Era una joven reportera, agarrando su holo-grabadora con tanta fuerza que sus nudillos estaban blancos. Aclaró su garganta una vez, y luego logró decir:

—Señor… Señor Dragón —si me permite— ¿no le preocupa cómo verá esto el público? Había… muchos que creyeron en usted al principio. Pero después de hoy… ha asustado a mucha gente.

Los ojos de Alister se posaron en ella. Por un instante, pareció encogerse bajo esa mirada, pero para su mérito, no apartó la vista.

Él dejó escapar un suspiro, sus hombros subiendo y bajando lentamente, como si estuviera decepcionado pero paciente.

—Cuando una persona es públicamente tachada de villano, ¿qué debe hacer? ¿Sonreír educadamente, negar los cargos, esperar que las palabras se disipen? ¿O debe actuar —para limpiar su nombre por la fuerza de la realidad, no del rumor?

Los labios de la reportera se entreabrieron, pero no salió respuesta. Solo un leve e incierto sonido.

Alister no esperó.

—La respuesta es que debe actuar —dijo suavemente, casi como explicando a un niño.

Su mirada se desvió brevemente hacia Aethel, aún inmovilizado bajo la bota de Draven, y luego volvió a la reportera.

—Aethel aquí estaba a punto de poner una diana en mi espalda. Pública.
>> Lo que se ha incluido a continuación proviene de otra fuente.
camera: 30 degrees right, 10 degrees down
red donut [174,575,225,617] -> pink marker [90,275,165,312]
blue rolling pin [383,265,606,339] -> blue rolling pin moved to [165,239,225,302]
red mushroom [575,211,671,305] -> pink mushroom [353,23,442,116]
Oficialmente. Por mis supuestos crímenes—la mayoría de los cuales fueron simplemente intervenir donde su Unión había fracasado.
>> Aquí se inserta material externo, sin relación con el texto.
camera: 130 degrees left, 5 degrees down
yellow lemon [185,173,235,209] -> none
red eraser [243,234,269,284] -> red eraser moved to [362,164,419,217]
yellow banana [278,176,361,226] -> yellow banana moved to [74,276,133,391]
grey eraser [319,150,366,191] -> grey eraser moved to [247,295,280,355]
Entonces Alister levantó ligeramente su mano derecha, con la palma hacia afuera.

—Digamos, por el bien del argumento, que soy exactamente el villano que él afirma que soy.

Chasqueó los dedos.

De inmediato, portales dorados se abrieron por toda la cámara. De ellos surgieron ráfagas de relámpagos y llamas—docenas y docenas de caballeros dragón armados, emergiendo con armas desenvainadas. Sus ojos brillaban con energía dracónica, garras flexionándose sobre empuñaduras, listos para derramar sangre con un simple soplo de orden.
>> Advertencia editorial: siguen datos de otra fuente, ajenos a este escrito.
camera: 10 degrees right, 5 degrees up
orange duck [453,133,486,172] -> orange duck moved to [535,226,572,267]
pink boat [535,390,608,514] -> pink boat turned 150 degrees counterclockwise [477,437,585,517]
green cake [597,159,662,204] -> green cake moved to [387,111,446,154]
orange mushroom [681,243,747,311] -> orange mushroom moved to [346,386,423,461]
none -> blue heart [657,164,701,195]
Una presión sofocante descendió sobre la sala. La gente retrocedió tambaleándose hacia sus asientos. Algunos dejaron caer sus armas por completo. Los susurros se convirtieron en murmullos aterrorizados.

Alister habló entonces.

—Intentar tener esta reunión o incluso acomodar sus opiniones sería inútil cuando mis fuerzas podrían abatir a cualquiera que se interponga en mi camino y tomar el poder. Sin embargo, aquí están todos ustedes, vivos e ilesos. Estoy seguro de que eso deja claras mis intenciones, ¿señorita reportera?

Desde los asientos del gremio, Arden, el representante del Gremio del Fénix Rojo, se puso lentamente de pie. Su rostro habitualmente jovial mostraba una expresión seria y grave.

—Entendemos tu mensaje, Alister —dijo, su voz transmitiendo un peso de respeto reacio—. Si desearas usar la fuerza… no hay nadie aquí que pudiera detenerte. Si quieres, llama de vuelta a tus fuerzas y haz tu anuncio.

Alister lo observó por un momento, pero no hizo nada.

Chasqueó los dedos nuevamente.

Tan rápido como habían aparecido, los caballeros dragón se retiraron a través de los portales giratorios, que se cerraron tras ellos con un zumbido etéreo, dejando solo el eco de su partida.

Alister bajó su mano. Su mirada dorada recorrió la cámara una vez más.

—Me alegra que todos entendamos —dijo en voz baja.